- Directed by: Chelsea Devantez
- Written by: Chelsea Devantez
- Produced by: Marc Platt; Katie McNicol; Adam Siegel; Nadine DeBarros; Michael Philip; Richard Alan Reid;
- Starring: Ashley Park; Leighton Meester; Taylor John Smith; Kate Linder; Nelson Franklin; Kandy Muse; Ashley Nicole Black; Kenzie Elizabeth; Amber Ruffin; Jon Gabrus; Georgia Mischak; Eleanor Choi;
- Cinematography: Veronica Bouza
- Edited by: Drew van Steenbergen
- Music by: Tara Trudel
- Production companies: Marc Platt Productions; Fortitude International; BuzzFeed Studios; 100 Zeros; CaliWood Pictures;
- Release date: March 16, 2026 (SXSW);
- Running time: 96 minutes
- Country: United States
- Language: English

= Basic (2026 film) =

2026 American comedy film

Basic is a 2026 American comedy film written and directed by Chelsea Devantez in her directorial debut. It stars Ashley Park, Leighton Meester, Kate Linder, Taylor John Smith, Nelson Franklin, Kandy Muse, Ashley Nicole Black, Kenzie Elizabeth, Amber Ruffin, Jon Gabrus, Georgia Mischak and Eleanor Choi.

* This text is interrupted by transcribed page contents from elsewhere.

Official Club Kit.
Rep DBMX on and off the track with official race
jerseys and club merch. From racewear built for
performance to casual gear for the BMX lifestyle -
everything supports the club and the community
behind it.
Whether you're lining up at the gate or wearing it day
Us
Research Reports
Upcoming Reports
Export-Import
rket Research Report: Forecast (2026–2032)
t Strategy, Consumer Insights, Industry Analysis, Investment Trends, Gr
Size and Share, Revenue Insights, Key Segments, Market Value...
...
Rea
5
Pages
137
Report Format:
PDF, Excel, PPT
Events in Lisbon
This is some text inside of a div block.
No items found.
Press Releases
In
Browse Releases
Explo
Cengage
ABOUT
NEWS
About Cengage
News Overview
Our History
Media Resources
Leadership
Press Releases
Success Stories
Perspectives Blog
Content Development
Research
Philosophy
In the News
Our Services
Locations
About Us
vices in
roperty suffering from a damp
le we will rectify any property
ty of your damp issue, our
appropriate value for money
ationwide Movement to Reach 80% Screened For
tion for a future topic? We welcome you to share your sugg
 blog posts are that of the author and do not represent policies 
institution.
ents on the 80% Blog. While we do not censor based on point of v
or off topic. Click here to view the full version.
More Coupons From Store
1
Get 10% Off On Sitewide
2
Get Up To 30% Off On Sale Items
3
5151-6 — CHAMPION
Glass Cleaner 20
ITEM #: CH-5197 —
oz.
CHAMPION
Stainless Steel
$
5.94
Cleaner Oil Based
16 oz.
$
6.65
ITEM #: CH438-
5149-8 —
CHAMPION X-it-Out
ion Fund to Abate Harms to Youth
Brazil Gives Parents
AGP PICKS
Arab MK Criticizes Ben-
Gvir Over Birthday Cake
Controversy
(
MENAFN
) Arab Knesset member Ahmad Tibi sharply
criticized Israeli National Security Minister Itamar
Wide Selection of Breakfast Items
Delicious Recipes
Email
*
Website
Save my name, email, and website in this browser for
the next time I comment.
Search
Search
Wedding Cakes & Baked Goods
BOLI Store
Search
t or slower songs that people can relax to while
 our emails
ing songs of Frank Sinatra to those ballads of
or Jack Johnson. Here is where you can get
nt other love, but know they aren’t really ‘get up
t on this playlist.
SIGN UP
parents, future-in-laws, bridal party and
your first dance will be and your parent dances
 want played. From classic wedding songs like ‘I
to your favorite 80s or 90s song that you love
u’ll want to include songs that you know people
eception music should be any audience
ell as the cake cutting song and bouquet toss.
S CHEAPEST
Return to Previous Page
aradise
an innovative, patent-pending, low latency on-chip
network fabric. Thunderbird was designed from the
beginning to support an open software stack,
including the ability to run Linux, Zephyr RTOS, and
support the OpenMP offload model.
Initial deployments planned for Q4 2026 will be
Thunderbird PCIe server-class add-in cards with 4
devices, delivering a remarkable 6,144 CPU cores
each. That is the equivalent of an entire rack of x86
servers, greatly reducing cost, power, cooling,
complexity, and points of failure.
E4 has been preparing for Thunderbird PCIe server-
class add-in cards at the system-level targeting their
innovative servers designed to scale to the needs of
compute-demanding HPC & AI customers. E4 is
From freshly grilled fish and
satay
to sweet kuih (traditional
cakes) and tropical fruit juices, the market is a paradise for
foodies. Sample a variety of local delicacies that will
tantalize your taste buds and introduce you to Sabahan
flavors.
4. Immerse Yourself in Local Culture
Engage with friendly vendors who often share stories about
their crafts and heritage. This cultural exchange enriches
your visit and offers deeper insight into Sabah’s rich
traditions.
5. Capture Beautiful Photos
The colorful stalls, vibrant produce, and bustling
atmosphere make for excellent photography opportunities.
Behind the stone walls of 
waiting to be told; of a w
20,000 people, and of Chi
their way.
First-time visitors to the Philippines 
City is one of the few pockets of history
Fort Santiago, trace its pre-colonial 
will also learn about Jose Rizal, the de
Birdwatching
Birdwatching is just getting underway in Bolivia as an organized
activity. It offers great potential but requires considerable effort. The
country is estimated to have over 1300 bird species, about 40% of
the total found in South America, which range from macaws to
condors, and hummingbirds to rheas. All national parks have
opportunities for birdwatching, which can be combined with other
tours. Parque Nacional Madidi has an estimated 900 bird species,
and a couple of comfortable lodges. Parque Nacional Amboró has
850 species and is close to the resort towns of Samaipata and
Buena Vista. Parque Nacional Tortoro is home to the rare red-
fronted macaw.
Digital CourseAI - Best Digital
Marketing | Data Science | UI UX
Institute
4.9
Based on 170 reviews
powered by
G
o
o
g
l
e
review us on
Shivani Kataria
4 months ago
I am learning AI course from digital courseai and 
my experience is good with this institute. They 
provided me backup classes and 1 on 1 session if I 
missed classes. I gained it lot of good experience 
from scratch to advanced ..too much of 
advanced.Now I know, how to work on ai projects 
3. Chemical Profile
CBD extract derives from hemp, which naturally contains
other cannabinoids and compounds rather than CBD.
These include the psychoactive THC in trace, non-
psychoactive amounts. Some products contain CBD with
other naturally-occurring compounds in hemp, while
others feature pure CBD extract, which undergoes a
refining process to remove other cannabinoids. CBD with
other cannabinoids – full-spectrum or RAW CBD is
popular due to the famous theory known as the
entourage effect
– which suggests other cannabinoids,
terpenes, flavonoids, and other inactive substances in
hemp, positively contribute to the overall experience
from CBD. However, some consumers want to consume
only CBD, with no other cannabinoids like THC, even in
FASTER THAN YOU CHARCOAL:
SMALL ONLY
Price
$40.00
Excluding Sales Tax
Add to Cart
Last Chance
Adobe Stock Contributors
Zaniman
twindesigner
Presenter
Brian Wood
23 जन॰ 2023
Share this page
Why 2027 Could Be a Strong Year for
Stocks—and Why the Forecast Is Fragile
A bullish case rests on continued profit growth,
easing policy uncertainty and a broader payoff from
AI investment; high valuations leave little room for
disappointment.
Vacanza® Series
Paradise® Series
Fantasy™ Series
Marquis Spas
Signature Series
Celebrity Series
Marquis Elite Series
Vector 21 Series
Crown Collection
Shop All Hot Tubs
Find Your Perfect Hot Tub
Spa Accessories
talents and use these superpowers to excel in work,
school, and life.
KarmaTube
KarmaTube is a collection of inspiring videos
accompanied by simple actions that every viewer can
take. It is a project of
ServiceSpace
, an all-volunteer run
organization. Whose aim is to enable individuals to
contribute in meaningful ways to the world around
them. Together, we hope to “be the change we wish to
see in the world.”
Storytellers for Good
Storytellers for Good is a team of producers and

It had its world premiere at the 2026 South by Southwest Film & TV Festival on March 16, 2026.

==Cast==
- Ashley Park as Gloria
- Leighton Meester as Kaylinn
- Taylor John Smith as Nick
- Nelson Franklin
- Kandy Muse
- Ashley Nicole Black
- Kenzie Elizabeth
- Amber Ruffin
- Jon Gabrus
- Georgia Mischak
- Kate Linder
- Eleanor Choi

==Production==
In October 2025, it was announced Ashley Park, Taylor John Smith, Leighton Meester, Ashley Nicole Black, Kandy Muse, Nelson Franklin, Kenzie Elizabeth and Kate Linder had joined the cast of the film, with Chelsea Devantez directing from a screenplay she wrote. Marc Platt serves as a producer.

==Release==
It had its world premiere at the 2026 South by Southwest Film & TV Festival on March 16, 2026.